- Born: Karen Dale Williams
- Education: University of Michigan
- Scientific career
- Workplaces: Utah State University Western Washington University
- Thesis: Reactions of the borane group as a Lewis acid (1967)

= Karen Morse (chemist) =

Chemist and university president

Karen Dale Williams Morse is an inorganic chemist. She was president of Western Washington University from 1993 until 2008, and was named the Bowman Distinguished Professor in 2014. She is an elected fellow of the American Association for the Advancement of Science.

== Education and career ==
Morse has a B.A. from Denison University (1962), and an M.S. and Ph.D. from the University of Michigan. During her Ph.D. she worked on Lewis acids. Morse joined the faculty of Utah State University in 1968 in the department of chemistry and biochemistry, and subsequently became the department head, the dean, and was named provost in 1989. In 1993 she moved to Western Washington University where she was president until 2008. In 2014, Morse was named the Bowman Distinguished Professor at Western Washington University.

Morse's early research centered on the production and properties of phosphines. She also worked on borohydrides, phosphite, metal-phosphorus compounds, aryl phosphines Morse also led the professional training committee at the American Chemical Society where she expanded on options for recognizing educators who teach chemistry at the undergraduate and high school level.

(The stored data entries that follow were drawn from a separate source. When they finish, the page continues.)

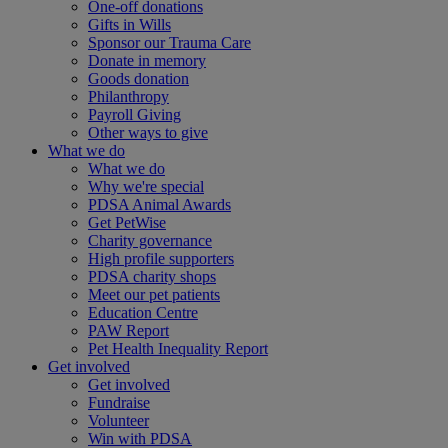
One-off donations
Gifts in Wills
Sponsor our Trauma Care
Donate in memory
Goods donation
Philanthropy
Payroll Giving
Other ways to give
What we do
What we do
Why we're special
PDSA Animal Awards
Get PetWise
Charity governance
High profile supporters
PDSA charity shops
Meet our pet patients
Education Centre
PAW Report
Pet Health Inequality Report
Get involved
Get involved
Fundraise
Volunteer
Win with PDSA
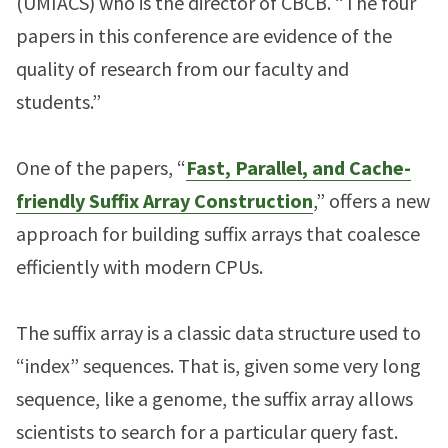
(UMIACS) who is the director of CBCB. “The four
papers in this conference are evidence of the
quality of research from our faculty and
students.”
One of the papers, “
Fast, Parallel, and Cache-
friendly Suffix Array Construction
,” offers a new
approach for building suffix arrays that coalesce
efficiently with modern CPUs.
The suffix array is a classic data structure used to
“index” sequences. That is, given some very long
sequence, like a genome, the suffix array allows
scientists to search for a particular query fast.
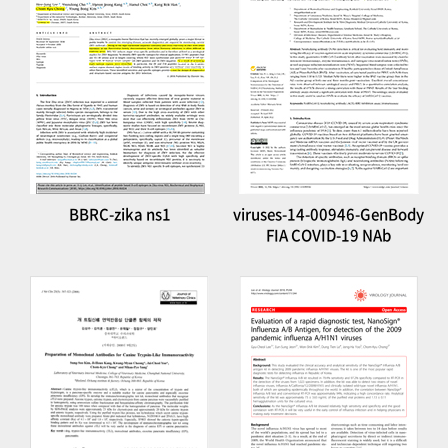
BBRC-zika ns1
viruses-14-00946-GenBody
FIA COVID-19 NAb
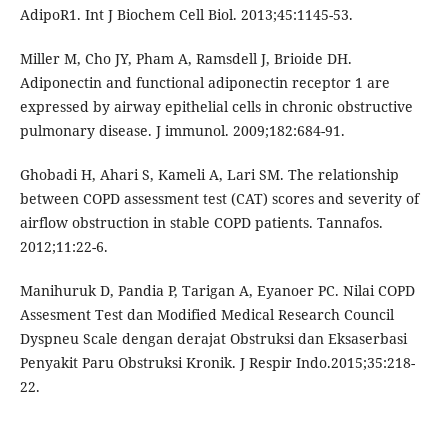
AdipoR1. Int J Biochem Cell Biol. 2013;45:1145-53.
Miller M, Cho JY, Pham A, Ramsdell J, Brioide DH.
Adiponectin and functional adiponectin receptor 1 are
expressed by airway epithelial cells in chronic obstructive
pulmonary disease. J immunol. 2009;182:684-91.
Ghobadi H, Ahari S, Kameli A, Lari SM. The relationship
between COPD assessment test (CAT) scores and severity of
airflow obstruction in stable COPD patients. Tannafos.
2012;11:22-6.
Manihuruk D, Pandia P, Tarigan A, Eyanoer PC. Nilai COPD
Assesment Test dan Modified Medical Research Council
Dyspneu Scale dengan derajat Obstruksi dan Eksaserbasi
Penyakit Paru Obstruksi Kronik. J Respir Indo.2015;35:218-
22.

== Selected publications ==

- Takusagawa, Fusao (1981). "Neutron and x-ray diffraction studies of tris(methyldiphenylphosphine)[tetrahydroborato(1-)]copper, Cu[P(C6H5)2CH3]3(BH4). The first accurate characterization of an unsupported metal-hydrogen-boron bridge bond"
- Morse, Karen W. (1973). "Free radical reactions of tetrafluorodiphosphine. Preparation of 1,2-bis(difluorophosphino)ethane"
- Morse, Joseph G. (1975). "Photoreactions of tetrafluorodiphosphine with nonsubstituted olefins and perfluoroolefins"
- Fife, Dennis J. (1984). "Solution equilibria of tertiary phosphine complexes of copper(I) halides"
- Bommer, Jerry C. (1980). "Single hydrogen-boron bridged species: tris(methyldiphenylphosphine) complexes of silver(I) and copper(I) containing tetrahydroborate and (ethoxycarbonyl)trihydroborate"

== Awards and honors ==
Morse was elected a fellow of the American Association for the Advancement of Science in 1986. In 1997 she received the Garvan–Olin Medal for scientific accomplishments by a woman chemist from the American Chemical Society. In 2012 Western Washington University named the chemistry building the Karen W. Morse Hall in recognition of her. In 2021, Utah State University awarded her with an honorary doctorate.